What to Look for When Hiring a Residential Architect
When hiring an architect, there are a number of things you want to keep in mind and consider. There are also many misconceptions about architects, especially concerning what many of them actually do. Very few of them work on homes, and the ones who do are called residential architects. Likewise, your first order of business is narrowing down the type of architect you want depending on their specialty, and this blog will focus squarely on residential architects. Building Advisor explains the different categories of residential projects (http://buildingadvisor.com/your-team/architects/) like design development or construction administration, and you want to narrow down exactly what you need before you even start looking for architects.
Once you have determined these specifics, it is time to start researching architects. All architects should be listed under the index of American Institute of Architects, which will give you a guide of architects in your area. Not only do you want them to have a solid portfolio, but you also want to ask each of them questions that pertain to your particular project. Ask them about their architecture style and what services they provide (managing the project and firm, handling the contractors, provide clear payment schedules, etc.). Cost is also a big factor. House Logic says that a normal architect price is anywhere from 5% to 20% of the overall project cost, and anything outside those numbers should be treated with suspicion. They also typically charge you monthly, so keep that in mind when planning your payments.

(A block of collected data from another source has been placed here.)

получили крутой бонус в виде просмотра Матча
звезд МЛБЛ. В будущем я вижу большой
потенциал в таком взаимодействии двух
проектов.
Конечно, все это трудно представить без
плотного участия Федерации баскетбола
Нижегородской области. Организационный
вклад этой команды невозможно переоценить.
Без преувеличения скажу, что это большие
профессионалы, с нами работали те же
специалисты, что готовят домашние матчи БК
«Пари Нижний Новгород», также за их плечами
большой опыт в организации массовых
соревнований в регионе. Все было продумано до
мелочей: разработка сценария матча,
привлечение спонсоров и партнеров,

You do not want to meet with simply one architect, as getting sense of different personalities will help you pick the one that suits you specifically. Ask each of your interviewees about how they would approach the project, what they think of your building plans, and that their schedule works with yours. Again, learning how they handle payments is important too. Once you select the architect that works best for you, make sure both sides are completely clear about everything in the contract and design plans, including a timetable of work and fees. Getting legal advice about your contract is also not a bad idea, just to guarantee you are protected.